The most refuted sections of the book concerns his discussion on substance (ti) and function (yong), which is taken from Zhang Zidong's (1837-1909) catchphrase, "Chinese learning as substance and Western learning as function", Levenson states that the more the Chinese used the Western model as the 'yong' the more 'ti' (Confucian learning) became irrelevant to Chinese reality.
"Chinese learning, which was to be the 'ti' in the new syncretic culture, was the learning of a society which had always used it for 'yong', as the necessary passport to the best of all careers. Western learning, when sought as 'yong' did not supplement Chinese learning- as the neat formula would have it do- but began to supplant it.

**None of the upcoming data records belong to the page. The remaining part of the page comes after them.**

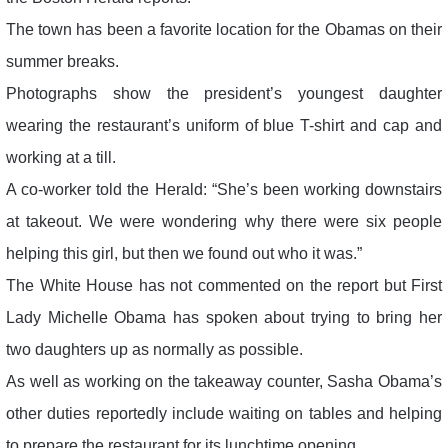
The town has been a favorite location for the Obamas on their
summer breaks.
Photographs show the president’s youngest daughter
wearing the restaurant’s uniform of blue T-shirt and cap and
working at a till.
A co-worker told the Herald: “She’s been working downstairs
at takeout. We were wondering why there were six people
helping this girl, but then we found out who it was.”
The White House has not commented on the report but First
Lady Michelle Obama has spoken about trying to bring her
two daughters up as normally as possible.
As well as working on the takeaway counter, Sasha Obama’s
other duties reportedly include waiting on tables and helping
to prepare the restaurant for its lunchtime opening.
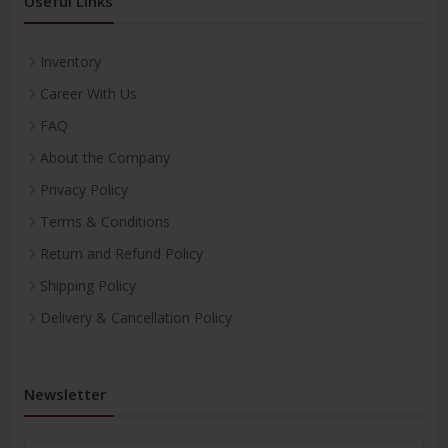
Useful Links
Inventory
Career With Us
FAQ
About the Company
Privacy Policy
Terms & Conditions
Return and Refund Policy
Shipping Policy
Delivery & Cancellation Policy
Newsletter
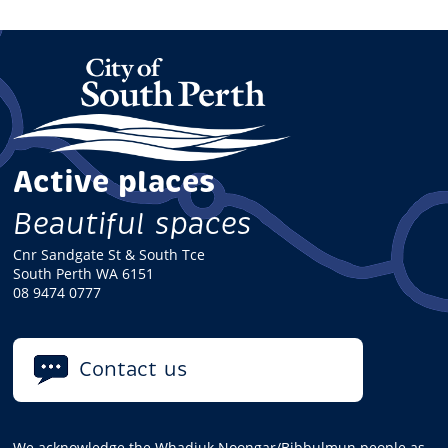
Active places
Beautiful spaces
Cnr Sandgate St & South Tce
South Perth WA 6151
08 9474 0777
Contact us
We acknowledge the Whadjuk Noongar/Bibbulmun people as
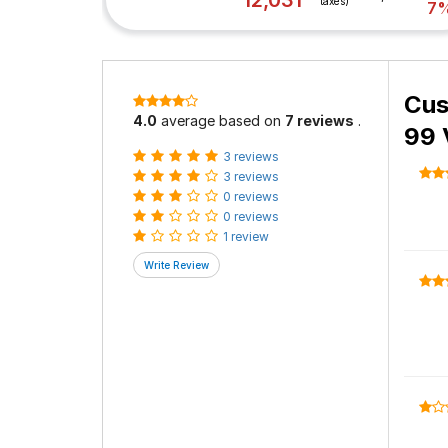
12,031
taxes)
7
Cus
4.0
average based on
7 reviews
.
99 
3 reviews
3 reviews
0 reviews
0 reviews
1 review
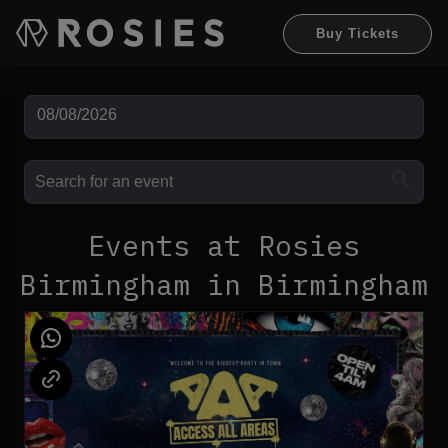
Buy Tickets
Events at Rosies
Birmingham in Birmingham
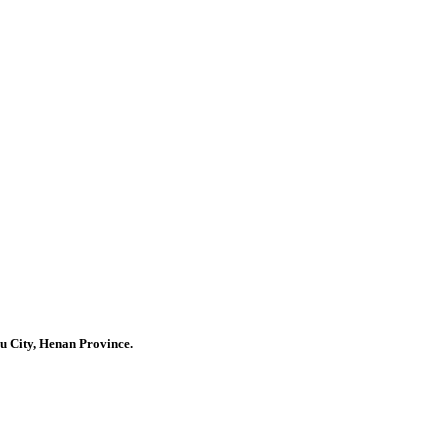
u City, Henan Province.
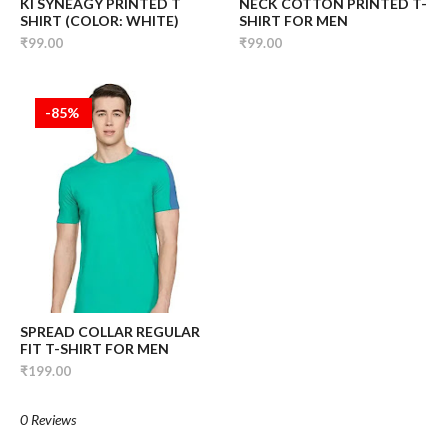
KI SYNEAGY PRINTED T
NECK COTTON PRINTED T-
SHIRT (COLOR: WHITE)
SHIRT FOR MEN
₹99.00
₹99.00
-85%
SPREAD COLLAR REGULAR
FIT T-SHIRT FOR MEN
₹199.00
0 Reviews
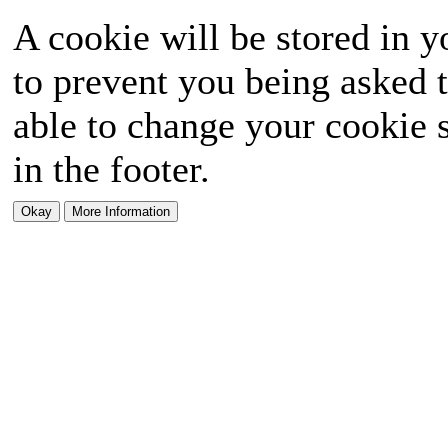
A cookie will be stored in y
to prevent you being asked t
able to change your cookie s
in the footer.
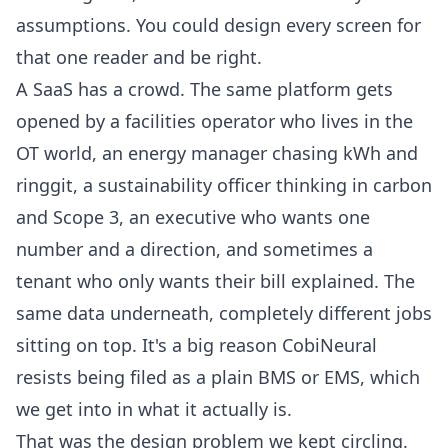
assumptions. You could design every screen for
that one reader and be right.
A SaaS has a crowd. The same platform gets
opened by a facilities operator who lives in the
OT world, an energy manager chasing kWh and
ringgit, a sustainability officer thinking in carbon
and Scope 3, an executive who wants one
number and a direction, and sometimes a
tenant who only wants their bill explained. The
same data underneath, completely different jobs
sitting on top. It's a big reason CobiNeural
resists being filed as a plain BMS or EMS, which
we get into in
what it actually is
.
That was the design problem we kept circling.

For in reality, Chinese learning had come to be prized as substance because of its function and when its function was usurped, the learing withered. The more Western learning came to be accepted as the practical instrument of life and power, the more Confucianism ceased to be 'ti', essence, the naturally believed-in value of a civilization without rival, and became instead an historical inheritance, preserved, if at all, as a romantic token of no surrender to a foreign rival which had changed the essence of Chinese life." (vol. I, p.61)
This view is a continuation and elaboration of his argument in an earlier work, "Liang Qichao and the Mind of Modern China" (1953). In this work he states; "Confucianism, after so many centuries, had at last been drained of any relevance to Chinese reality" (pp. 84-85). In both works Levenson questioned if there could be true deliverance from the past while holding on holistically to culture. In volume three of "Confucian China and its Modern Fate", he seems to give us his answer by implying that the Communist had been able to take Confucianism, once an ideology in action, and place it in the museum of history.
While Levenson is a product of the time when scholars mostly viewed China as being forced to modernize in response to the Western threat, his analysis does not fall into the trap of considering the West as being superior.